Descrizione mod. SW 5

Descrizione mod. SW 5
Questo apparecchio è indubbiamente uno dei più belli di quella che fu la prima produzione Magnadyne; trattasi del raro modello SW5, prodotto dalla casa torinese tra la fine del 1930 ed il 1931. Sul finire del 1930, la Magnadyne presentò al pubblico una serie di apparecchi identificati dalle sigle “W” e “SW” seguiti da un numero e ciascuna sigla identificava una radio a cupola, una radio a cassettina metallica, mentre solo la sigla SW5 indicava un apparecchio a consolle, pur dalle ridotte dimensioni (90x46x20 cm). Il modello SW5 è molto raro, fino ad oggi ne ho censiti solo sette esemplari compreso il mio, questo fu dovuto indubbiamente per il prezzo (costava ben 1.200 lire nel 1930), considerato che il mercato offriva la possibilità di acquistare apparecchi simili per un prezzo decisamente più basso. In una pubblicità dell’epoca, a proposito dell’aspetto ebanistico si legge che: “Il Magnadyne SW5 viene fornito nelle tinte: noce chiaro cera, noce scuro cera, noce chiaro lucido, mogano lucido, nero lucido, per permettere di intonarlo in ogni luogo, con i mobili già esistenti”. Il mio esemplare è in noce scuro cera, ossia veniva trattato con una semplice lucidatura a cera dopo una tinteggiatura color noce scuro. Da notare il gradevolissimo contrasto tra il colore del legno e le rifiniture nere dei montanti, delle gambe e dei bordi che contornano sia le scale che il traforo (anch’esso nero) dell’altoparlante. Nella medesima pubblicità viene anche riportato che: “L’SW5 monta 4 valvole di cui due schermate ed una raddrizzatrice. Adattabilità a diverse tensioni. Altoparlante bilanciato a 4 poli. Tappo luce interno. Filtro per la stazione locale. Attacco per la riproduzione grammofonica. L’apparecchio, racchiuso in un elegante mobiletto accuratamente finito e verniciato, ha caratteristiche tecniche simili al modello SW4; il rendimento totale è stato però migliorato grazie al maggior spazio disponibile. L’apparecchio permette l’esclusione sicura della stazione locale e la ricezione pura e potente delle principali stazioni europee. Una delle principali doti di questo apparecchio è la qualità della riproduzione, assolutamente naturale. Ciò è stato ottenuto mediante l’impiego di un pentodo come valvola finale, il quale amplifica uniformemente tanto le note acute quanto le gravi, e di un altoparlante bilanciato la cui impedenza è appropriata a questa valvola”.

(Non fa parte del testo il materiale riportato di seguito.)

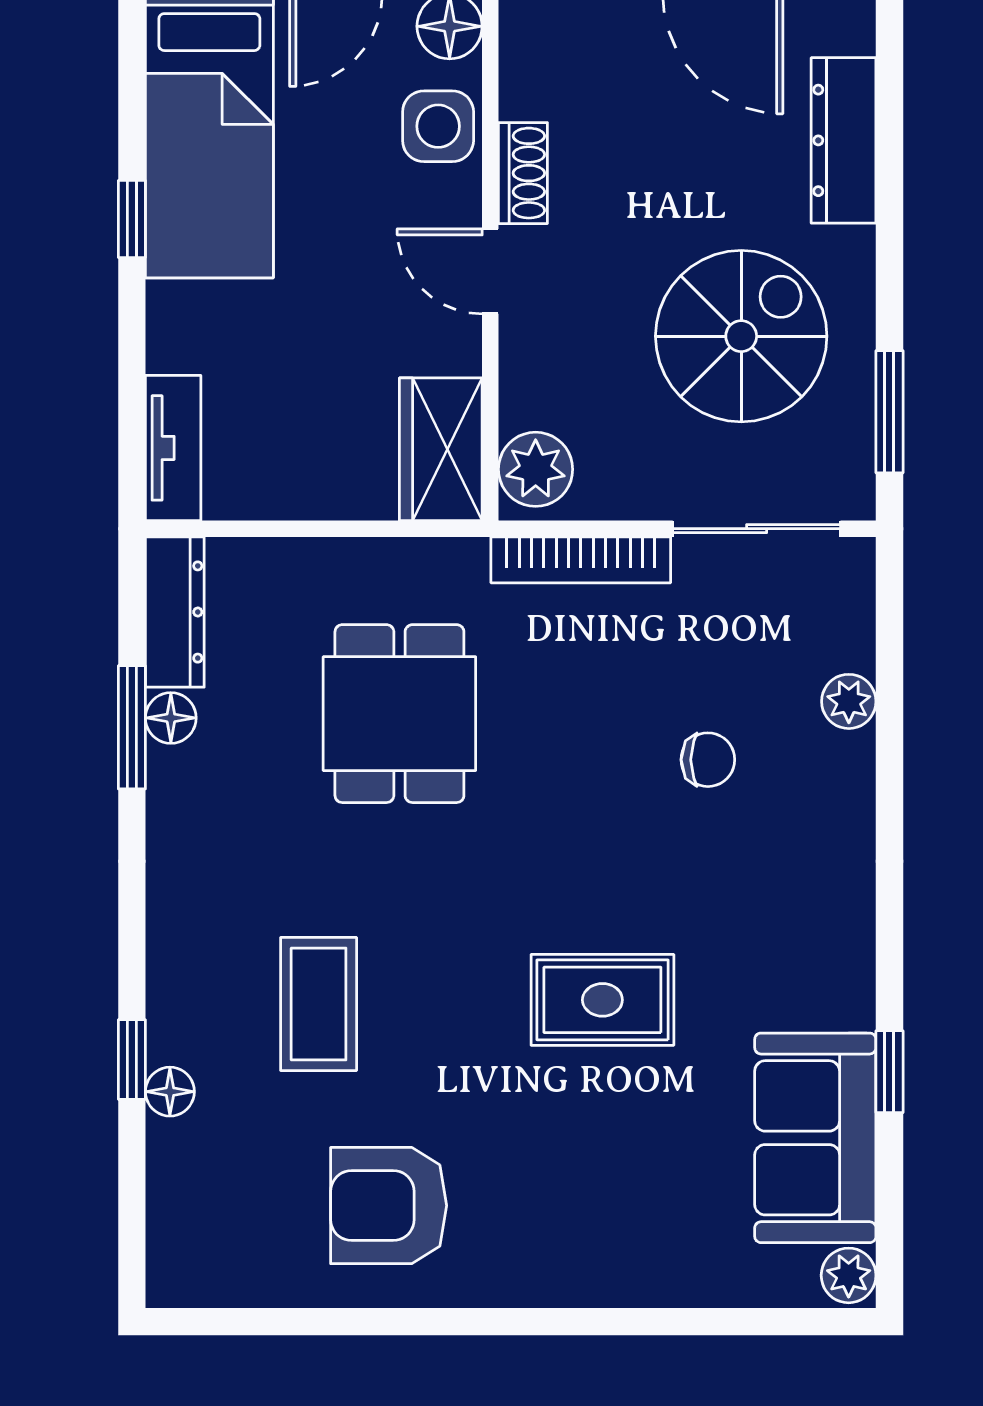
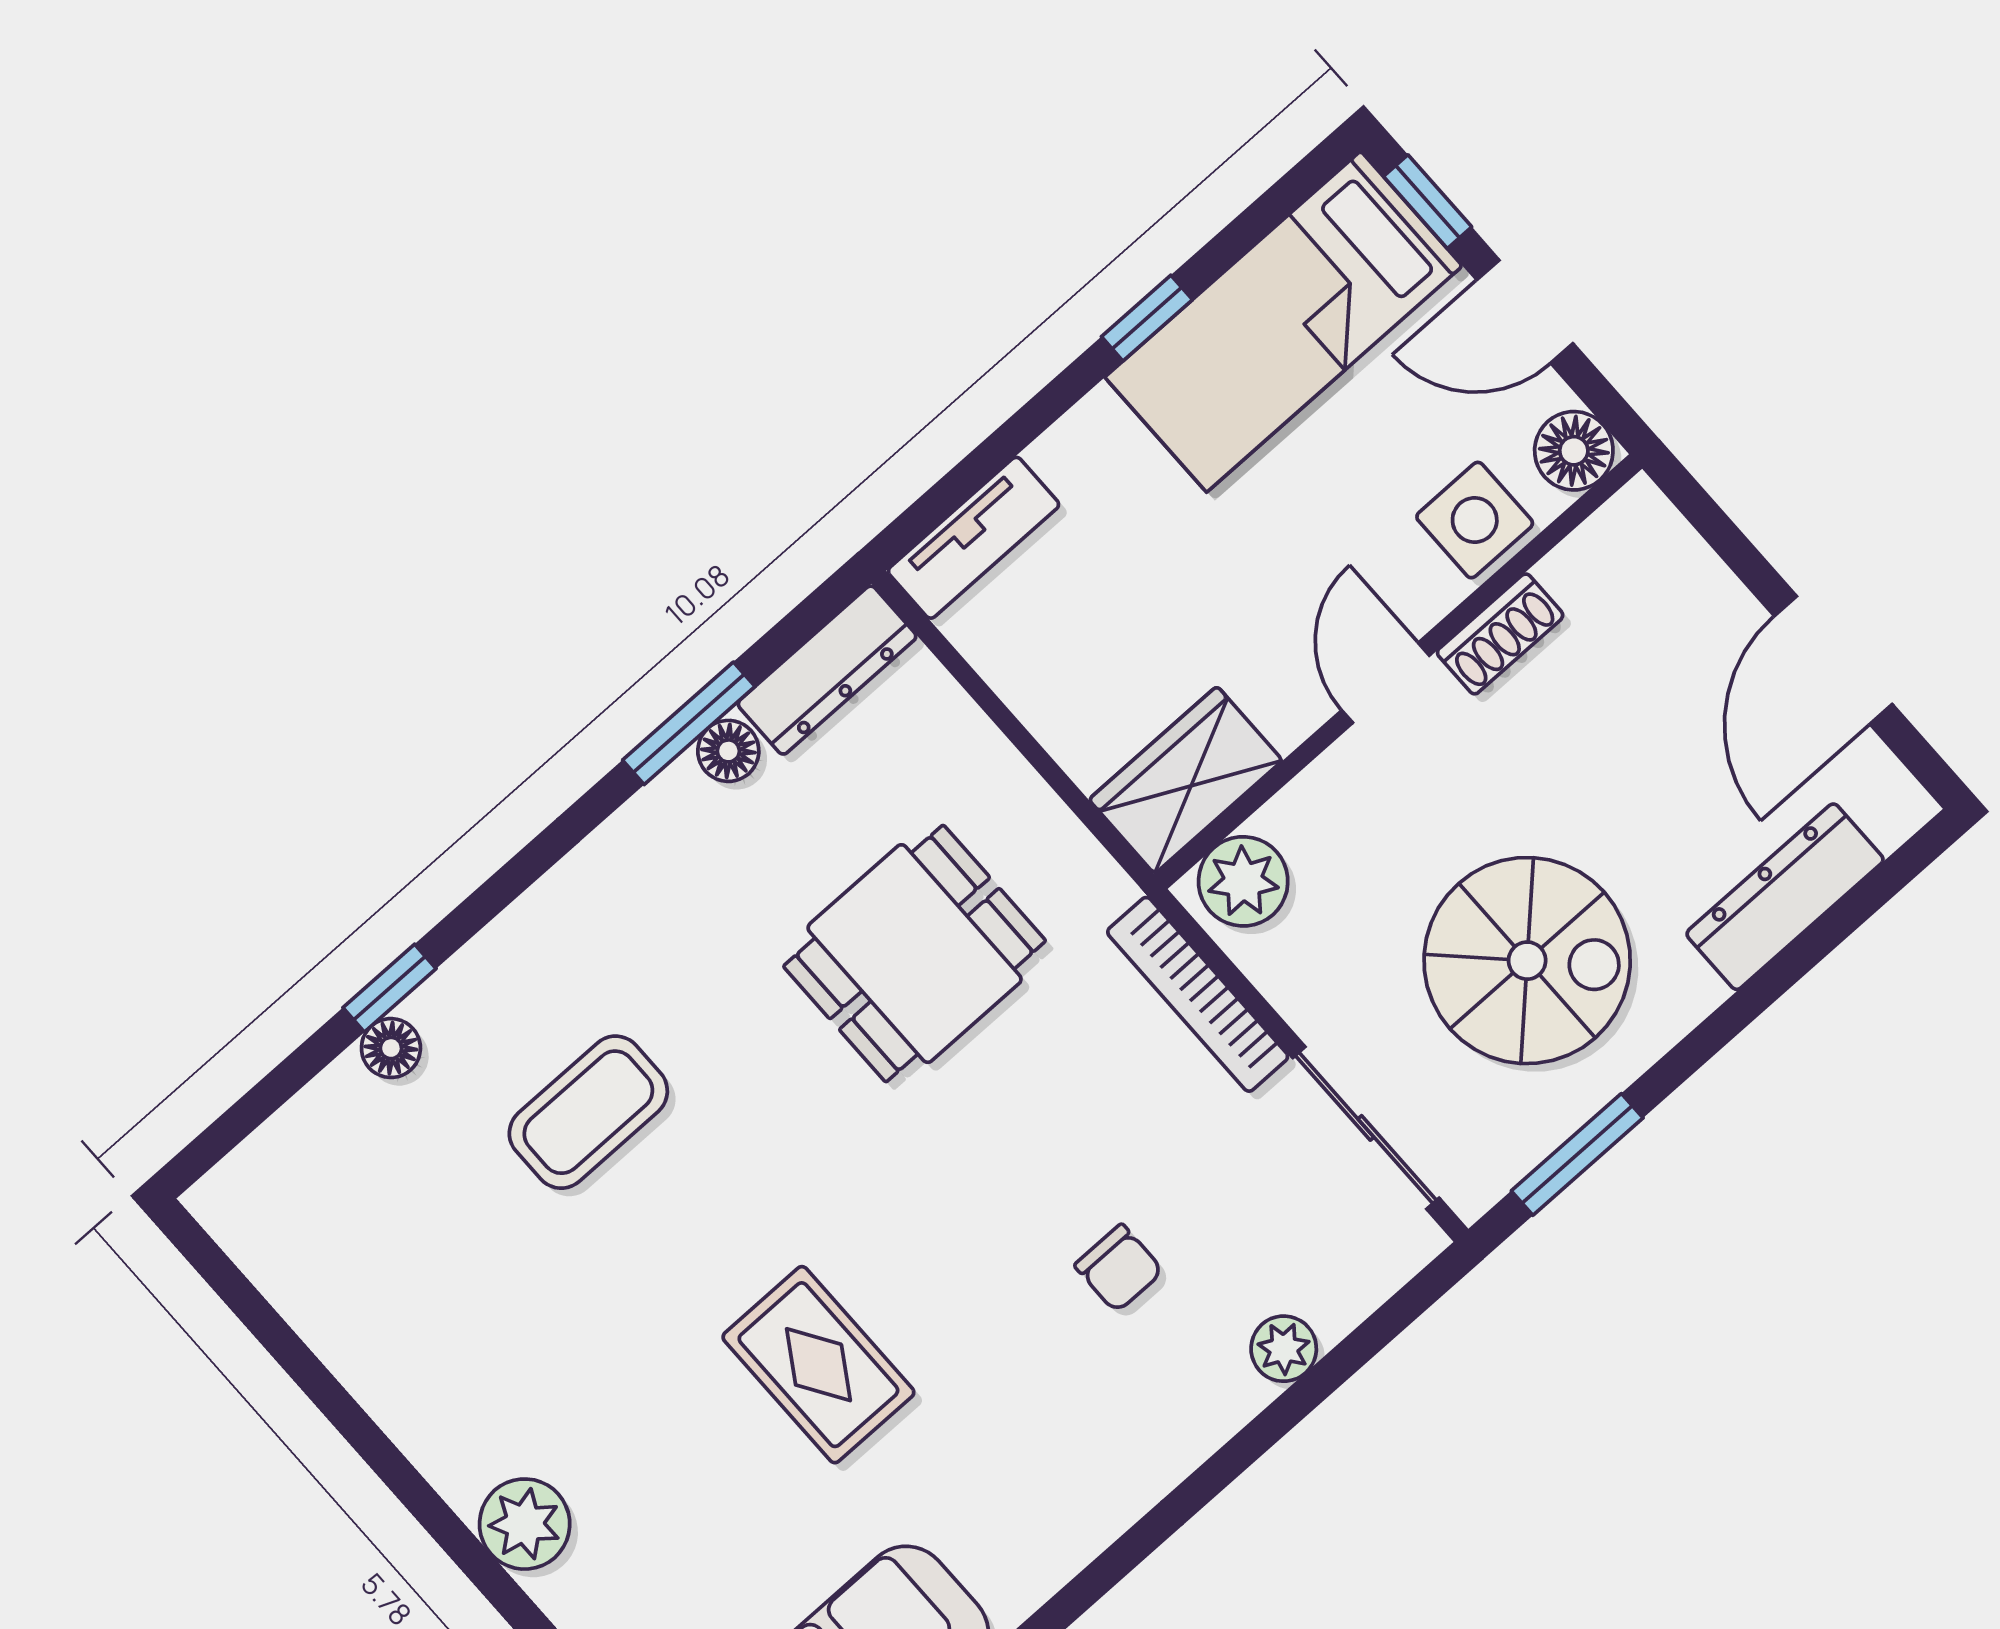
armchair: (389, 1206) -> (463, 1336), removed
plant: (540, 1271) -> (525, 1524), added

Tecnicamente appare curioso l’alloggiamento del telaio “sospeso”, ossia, sostenuto nel vuoto da due linguette in ferro collegate al mobile tramite una vite. Esso e rivettato frontalmente ad un pannellino in ferro verniciato ad effetto legno; visivamente è bellissimo, poiché sembra di trovarsi dinanzi ad un pannello di legno, invece, solo al tatto, si scopre trattarsi di lamiera. Una volta montato il telaio questo lamierino verniciato simil-legno apparirà parzialmente nelle tre aperture frontali ingannando la vista dell’utilizzatore. Il pannello dei comandi è caratterizzato dalle due manopole di sintonia delle due scale numeriche, al centro delle quali è posto il volume, mentre nella parte sottostante, in posizione più defilata vi è l’interruttore di accensione; lateralmente è posta la manopola per l’esclusione della stazione locale. L’apparecchio è dotato di un cavo di alimentazione lungo circa due metri e ciò si spiega con la leggerezza della radio che, avendo un peso scarsissimo, era agevole spostare nei saloni, in un ampio raggio rispetto alla posizione della presa elettrica.